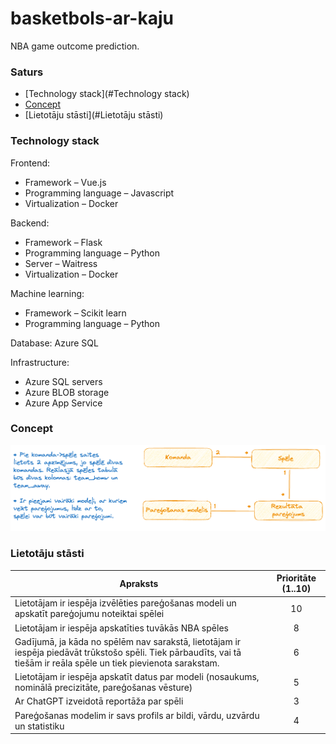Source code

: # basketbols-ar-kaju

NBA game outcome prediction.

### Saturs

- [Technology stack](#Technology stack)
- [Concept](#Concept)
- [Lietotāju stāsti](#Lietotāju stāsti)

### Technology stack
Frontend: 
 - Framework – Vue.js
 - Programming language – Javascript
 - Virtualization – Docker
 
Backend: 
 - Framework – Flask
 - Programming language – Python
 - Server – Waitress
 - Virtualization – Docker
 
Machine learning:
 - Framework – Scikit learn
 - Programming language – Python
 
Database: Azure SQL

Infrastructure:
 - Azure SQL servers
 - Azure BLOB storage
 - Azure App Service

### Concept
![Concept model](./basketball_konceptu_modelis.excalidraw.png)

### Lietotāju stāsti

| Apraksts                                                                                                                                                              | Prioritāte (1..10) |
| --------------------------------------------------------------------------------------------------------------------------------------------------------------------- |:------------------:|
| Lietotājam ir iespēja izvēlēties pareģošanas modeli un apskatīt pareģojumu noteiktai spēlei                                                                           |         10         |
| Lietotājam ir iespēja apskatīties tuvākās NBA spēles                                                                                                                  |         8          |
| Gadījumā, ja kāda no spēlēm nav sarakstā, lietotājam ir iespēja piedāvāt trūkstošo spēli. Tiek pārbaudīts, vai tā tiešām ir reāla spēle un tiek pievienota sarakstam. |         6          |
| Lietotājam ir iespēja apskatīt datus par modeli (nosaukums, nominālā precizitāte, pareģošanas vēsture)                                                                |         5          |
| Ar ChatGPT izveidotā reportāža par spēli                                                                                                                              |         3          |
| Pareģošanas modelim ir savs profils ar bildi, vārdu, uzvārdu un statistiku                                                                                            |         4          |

* * *

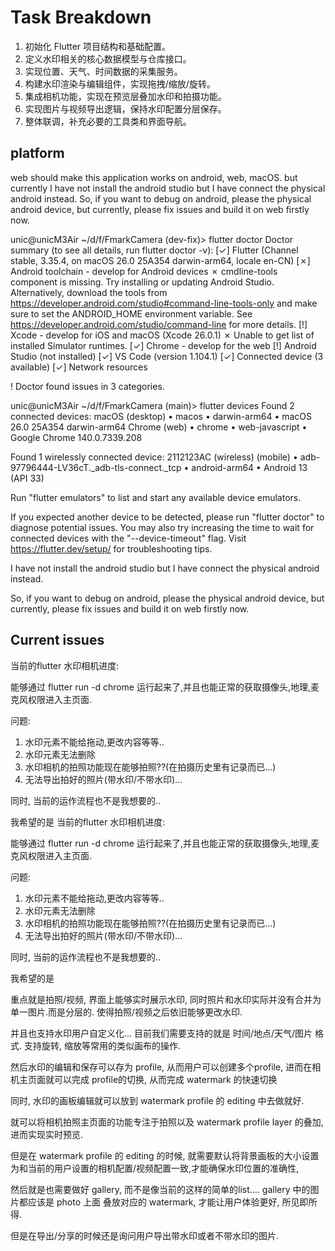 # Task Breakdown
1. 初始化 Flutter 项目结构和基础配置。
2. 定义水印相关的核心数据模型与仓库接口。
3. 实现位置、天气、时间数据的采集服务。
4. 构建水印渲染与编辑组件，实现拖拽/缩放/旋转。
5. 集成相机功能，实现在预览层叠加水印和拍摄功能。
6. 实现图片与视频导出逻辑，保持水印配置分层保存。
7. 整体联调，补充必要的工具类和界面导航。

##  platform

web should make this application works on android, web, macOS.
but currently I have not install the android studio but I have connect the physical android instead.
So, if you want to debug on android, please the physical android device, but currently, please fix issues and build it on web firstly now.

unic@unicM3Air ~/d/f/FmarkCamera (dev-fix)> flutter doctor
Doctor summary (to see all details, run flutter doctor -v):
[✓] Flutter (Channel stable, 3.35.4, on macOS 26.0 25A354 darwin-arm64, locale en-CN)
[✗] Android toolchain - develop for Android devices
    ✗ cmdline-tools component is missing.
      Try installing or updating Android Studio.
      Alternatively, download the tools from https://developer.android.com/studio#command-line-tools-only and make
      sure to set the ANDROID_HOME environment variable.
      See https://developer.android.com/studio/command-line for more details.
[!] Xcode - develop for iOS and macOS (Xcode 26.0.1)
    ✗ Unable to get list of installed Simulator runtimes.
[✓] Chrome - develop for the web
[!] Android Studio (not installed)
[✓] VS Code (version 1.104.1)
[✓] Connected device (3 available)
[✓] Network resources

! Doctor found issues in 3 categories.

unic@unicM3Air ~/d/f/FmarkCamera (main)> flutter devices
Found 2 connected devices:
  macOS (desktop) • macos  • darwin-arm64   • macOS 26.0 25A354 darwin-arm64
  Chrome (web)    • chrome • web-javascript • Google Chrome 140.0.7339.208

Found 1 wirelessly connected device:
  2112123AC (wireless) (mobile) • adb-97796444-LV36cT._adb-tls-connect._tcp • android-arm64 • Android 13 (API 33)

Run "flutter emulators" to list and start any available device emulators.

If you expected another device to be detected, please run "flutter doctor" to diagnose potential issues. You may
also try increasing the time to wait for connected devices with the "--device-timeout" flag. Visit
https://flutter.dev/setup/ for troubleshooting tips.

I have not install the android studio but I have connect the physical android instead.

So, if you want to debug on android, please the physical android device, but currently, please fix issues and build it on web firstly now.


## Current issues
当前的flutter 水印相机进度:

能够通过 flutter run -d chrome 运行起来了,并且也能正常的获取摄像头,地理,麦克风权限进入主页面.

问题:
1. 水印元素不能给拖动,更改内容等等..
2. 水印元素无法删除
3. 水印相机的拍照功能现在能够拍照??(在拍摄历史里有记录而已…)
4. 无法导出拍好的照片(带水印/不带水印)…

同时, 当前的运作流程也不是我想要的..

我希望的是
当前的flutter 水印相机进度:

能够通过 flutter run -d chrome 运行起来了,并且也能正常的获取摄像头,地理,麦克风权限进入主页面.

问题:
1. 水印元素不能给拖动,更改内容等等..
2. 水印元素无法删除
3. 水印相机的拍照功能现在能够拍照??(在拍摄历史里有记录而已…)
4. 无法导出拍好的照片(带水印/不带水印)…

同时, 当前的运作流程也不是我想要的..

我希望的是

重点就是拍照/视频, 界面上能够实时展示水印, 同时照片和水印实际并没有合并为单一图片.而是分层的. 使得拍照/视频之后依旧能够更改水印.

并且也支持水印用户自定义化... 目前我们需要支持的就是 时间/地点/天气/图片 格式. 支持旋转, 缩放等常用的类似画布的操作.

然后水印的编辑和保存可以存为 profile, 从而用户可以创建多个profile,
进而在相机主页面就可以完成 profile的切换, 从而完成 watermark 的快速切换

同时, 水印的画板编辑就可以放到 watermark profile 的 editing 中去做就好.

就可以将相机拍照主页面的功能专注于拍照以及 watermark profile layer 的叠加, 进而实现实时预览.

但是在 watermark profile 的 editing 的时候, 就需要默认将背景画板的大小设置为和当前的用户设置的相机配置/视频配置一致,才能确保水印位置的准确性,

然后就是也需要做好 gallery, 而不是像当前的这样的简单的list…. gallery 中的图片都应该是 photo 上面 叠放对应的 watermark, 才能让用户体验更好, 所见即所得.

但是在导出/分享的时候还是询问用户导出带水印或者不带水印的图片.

#### Problem details
Only the lines from the one containing "同时, 水印的画板编辑就可以放到 watermark" through the one containing "然后就是也需要做好 gallery, 而不是像当前的这样的简单的list…." are to be retyped, both boundary lines included, with no other material.

#### Response area
同时, 水印的画板编辑就可以放到 watermark profile 的 editing 中去做就好.

就可以将相机拍照主页面的功能专注于拍照以及 watermark profile layer 的叠加, 进而实现实时预览.

但是在 watermark profile 的 editing 的时候, 就需要默认将背景画板的大小设置为和当前的用户设置的相机配置/视频配置一致,才能确保水印位置的准确性,

然后就是也需要做好 gallery, 而不是像当前的这样的简单的list…. gallery 中的图片都应该是 photo 上面 叠放对应的 watermark, 才能让用户体验更好, 所见即所得.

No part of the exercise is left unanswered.